START RECORD SET

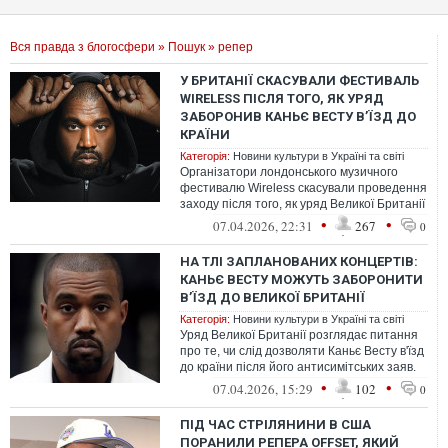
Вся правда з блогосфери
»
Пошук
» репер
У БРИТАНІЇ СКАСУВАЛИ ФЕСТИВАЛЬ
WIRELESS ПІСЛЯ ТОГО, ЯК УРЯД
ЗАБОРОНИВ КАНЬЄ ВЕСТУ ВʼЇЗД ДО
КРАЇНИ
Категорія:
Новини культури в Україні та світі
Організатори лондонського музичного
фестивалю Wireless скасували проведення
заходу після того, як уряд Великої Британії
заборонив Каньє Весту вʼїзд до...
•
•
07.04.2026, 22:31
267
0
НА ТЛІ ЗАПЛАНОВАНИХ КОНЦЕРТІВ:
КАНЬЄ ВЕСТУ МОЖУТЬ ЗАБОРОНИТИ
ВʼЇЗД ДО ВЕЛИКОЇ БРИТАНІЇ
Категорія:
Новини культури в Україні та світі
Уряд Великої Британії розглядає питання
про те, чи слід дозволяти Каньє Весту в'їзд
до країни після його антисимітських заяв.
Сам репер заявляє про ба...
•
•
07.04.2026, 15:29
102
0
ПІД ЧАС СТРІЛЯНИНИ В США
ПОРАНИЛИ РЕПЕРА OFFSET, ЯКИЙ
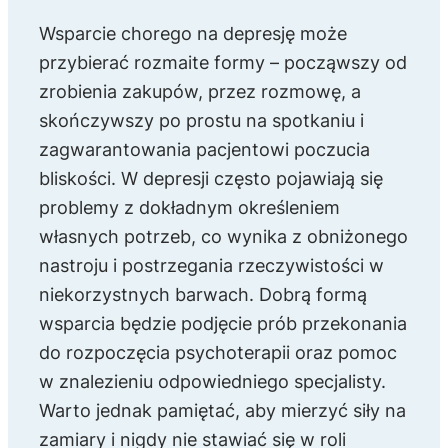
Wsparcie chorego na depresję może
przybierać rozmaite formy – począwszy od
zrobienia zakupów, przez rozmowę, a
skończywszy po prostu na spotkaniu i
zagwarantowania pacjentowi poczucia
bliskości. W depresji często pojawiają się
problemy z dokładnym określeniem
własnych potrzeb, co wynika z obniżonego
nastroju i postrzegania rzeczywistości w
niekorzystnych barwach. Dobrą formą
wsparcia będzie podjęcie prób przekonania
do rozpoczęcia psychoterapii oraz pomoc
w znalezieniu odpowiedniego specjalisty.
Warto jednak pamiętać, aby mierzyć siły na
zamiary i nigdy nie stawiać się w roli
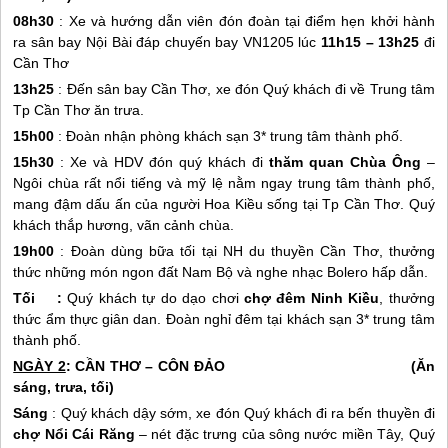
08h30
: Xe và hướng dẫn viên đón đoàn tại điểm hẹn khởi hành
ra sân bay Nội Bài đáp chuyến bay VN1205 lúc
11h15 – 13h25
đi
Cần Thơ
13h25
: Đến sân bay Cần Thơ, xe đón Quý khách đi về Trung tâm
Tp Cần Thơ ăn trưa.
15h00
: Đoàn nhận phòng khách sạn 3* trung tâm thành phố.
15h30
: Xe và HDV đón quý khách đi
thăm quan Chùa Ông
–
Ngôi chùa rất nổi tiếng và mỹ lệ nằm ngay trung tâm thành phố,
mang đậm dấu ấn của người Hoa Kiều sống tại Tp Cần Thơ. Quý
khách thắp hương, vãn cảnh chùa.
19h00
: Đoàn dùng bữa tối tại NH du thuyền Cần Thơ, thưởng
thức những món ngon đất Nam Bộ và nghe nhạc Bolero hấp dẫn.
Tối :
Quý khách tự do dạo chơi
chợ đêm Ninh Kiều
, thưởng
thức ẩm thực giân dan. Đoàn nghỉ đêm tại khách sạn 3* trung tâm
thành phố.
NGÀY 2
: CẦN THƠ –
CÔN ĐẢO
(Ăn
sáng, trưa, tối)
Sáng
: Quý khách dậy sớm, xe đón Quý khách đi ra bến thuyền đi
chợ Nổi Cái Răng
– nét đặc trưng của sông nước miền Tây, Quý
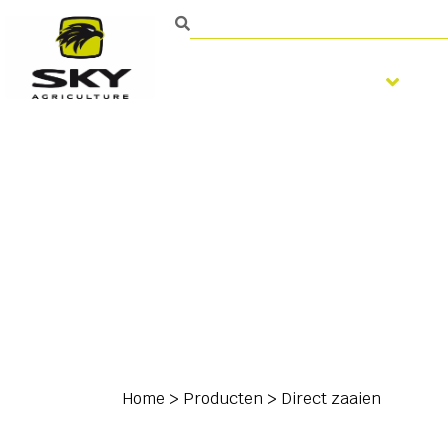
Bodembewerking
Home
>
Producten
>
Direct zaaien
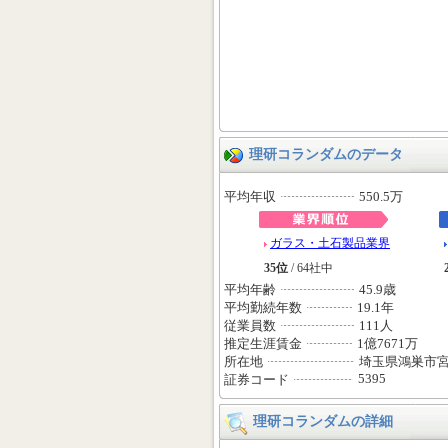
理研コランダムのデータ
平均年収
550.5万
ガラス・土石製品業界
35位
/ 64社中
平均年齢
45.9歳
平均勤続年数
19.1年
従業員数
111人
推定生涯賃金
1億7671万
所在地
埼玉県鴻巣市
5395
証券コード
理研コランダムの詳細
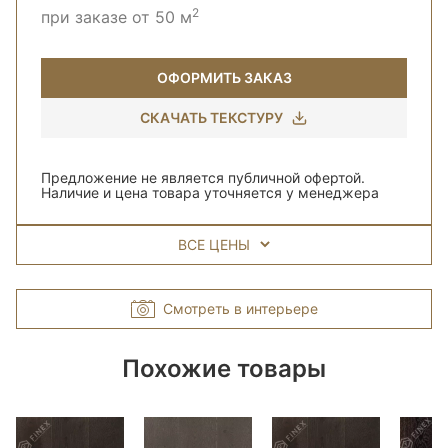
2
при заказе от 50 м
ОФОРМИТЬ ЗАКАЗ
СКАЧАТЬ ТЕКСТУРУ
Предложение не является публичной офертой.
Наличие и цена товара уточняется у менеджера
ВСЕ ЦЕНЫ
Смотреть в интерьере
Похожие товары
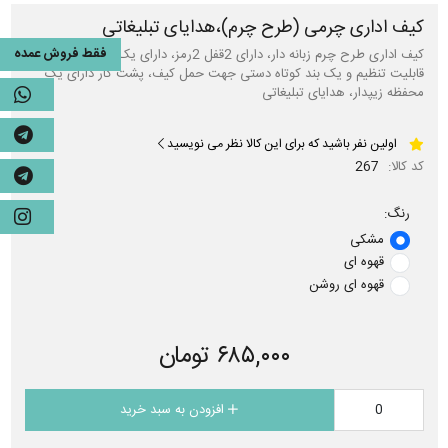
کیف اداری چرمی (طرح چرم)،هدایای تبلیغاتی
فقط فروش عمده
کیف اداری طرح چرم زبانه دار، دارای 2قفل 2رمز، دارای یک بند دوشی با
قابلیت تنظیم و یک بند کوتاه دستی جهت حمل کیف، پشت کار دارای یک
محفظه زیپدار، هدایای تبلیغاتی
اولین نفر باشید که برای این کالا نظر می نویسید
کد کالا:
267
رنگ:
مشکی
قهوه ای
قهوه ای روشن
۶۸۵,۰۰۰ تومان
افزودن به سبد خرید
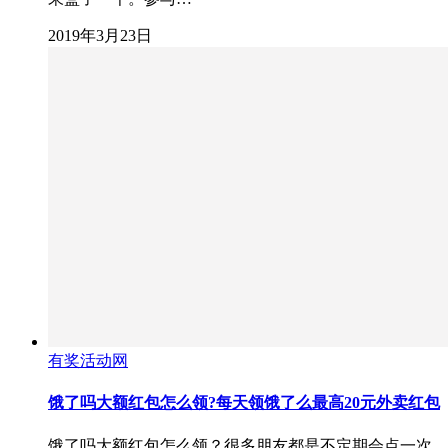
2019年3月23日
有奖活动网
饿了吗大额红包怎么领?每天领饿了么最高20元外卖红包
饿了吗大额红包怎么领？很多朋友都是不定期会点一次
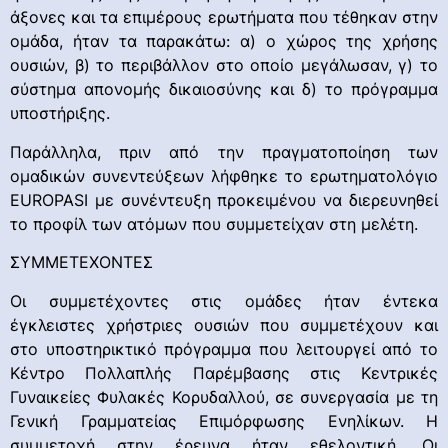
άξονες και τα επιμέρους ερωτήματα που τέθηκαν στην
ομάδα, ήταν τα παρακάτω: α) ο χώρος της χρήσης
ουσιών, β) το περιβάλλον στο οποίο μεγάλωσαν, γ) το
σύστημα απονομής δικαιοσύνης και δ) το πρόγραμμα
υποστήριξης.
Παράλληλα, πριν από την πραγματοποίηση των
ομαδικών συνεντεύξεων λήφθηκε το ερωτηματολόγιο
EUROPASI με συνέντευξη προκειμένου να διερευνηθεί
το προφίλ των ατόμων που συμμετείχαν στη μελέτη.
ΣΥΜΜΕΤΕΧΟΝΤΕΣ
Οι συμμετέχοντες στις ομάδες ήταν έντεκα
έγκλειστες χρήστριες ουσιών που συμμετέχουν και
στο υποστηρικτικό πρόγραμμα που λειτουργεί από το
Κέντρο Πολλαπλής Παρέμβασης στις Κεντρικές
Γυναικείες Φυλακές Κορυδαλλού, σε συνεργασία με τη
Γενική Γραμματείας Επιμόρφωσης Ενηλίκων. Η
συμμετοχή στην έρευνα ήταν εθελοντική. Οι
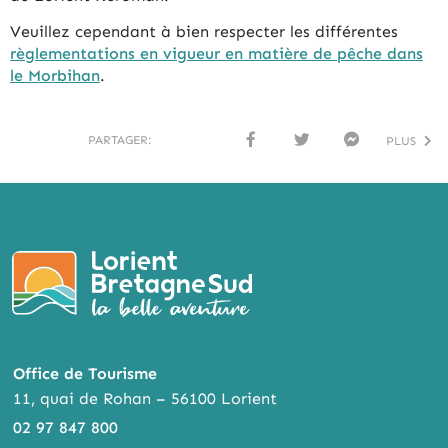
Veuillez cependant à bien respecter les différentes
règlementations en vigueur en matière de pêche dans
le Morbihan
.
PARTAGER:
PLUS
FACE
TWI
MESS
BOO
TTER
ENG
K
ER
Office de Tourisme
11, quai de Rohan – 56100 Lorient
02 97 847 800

END RECORD SET

* **WHAT IS REQUIRED**
Lay out the lines as a Markdown table with the columns Row and Line, starting at the line that contains "理研コランダムのデータ" and ending at the line that contains "饿了吗大额红包怎么领？很多朋友都是不定期会点一次". Skip blank lines, and leave the pictures out.

* **RESULT**
| Row | Line |
|---|---|
| 1 | 理研コランダムのデータ |
| 2 | 平均年収 |
| 3 | 550.5万 |
| 4 | ガラス・土石製品業界 |
| 5 | 35位 |
| 6 | / 64社中 |
| 7 | 平均年齢 |
| 8 | 45.9歳 |
| 9 | 平均勤続年数 |
| 10 | 19.1年 |
| 11 | 従業員数 |
| 12 | 111人 |
| 13 | 推定生涯賃金 |
| 14 | 1億7671万 |
| 15 | 所在地 |
| 16 | 埼玉県鴻巣市 |
| 17 | 5395 |
| 18 | 証券コード |
| 19 | 理研コランダムの詳細 |
| 20 | 2 |
| 21 | при заказе от 50 м |
| 22 | ОФОРМИТЬ ЗАКАЗ |
| 23 | СКАЧАТЬ ТЕКСТУРУ |
| 24 | Предложение не является публичной офертой. |
| 25 | Наличие и цена товара уточняется у менеджера |
| 26 | ВСЕ ЦЕНЫ |
| 27 | Смотреть в интерьере |
| 28 | Похожие товары |
| 29 | کیف اداری چرمی (طرح چرم)،هدایای تبلیغاتی |
| 30 | فقط فروش عمده |
| 31 | کیف اداری طرح چرم زبانه دار، دارای 2قفل 2رمز، دارای یک بند دوشی با |
| 32 | قابلیت تنظیم و یک بند کوتاه دستی جهت حمل کیف، پشت کار دارای یک |
| 33 | محفظه زیپدار، هدایای تبلیغاتی |
| 34 | اولین نفر باشید که برای این کالا نظر می نویسید |
| 35 | کد کالا: |
| 36 | 267 |
| 37 | رنگ: |
| 38 | مشکی |
| 39 | قهوه ای |
| 40 | قهوه ای روشن |
| 41 | ۶۸۵,۰۰۰ تومان |
| 42 | افزودن به سبد خرید |
| 43 | 2019年3月23日 |
| 44 | 有奖活动网 |
| 45 | 饿了吗大额红包怎么领?每天领饿了么最高20元外卖红包 |
| 46 | 饿了吗大额红包怎么领？很多朋友都是不定期会点一次 |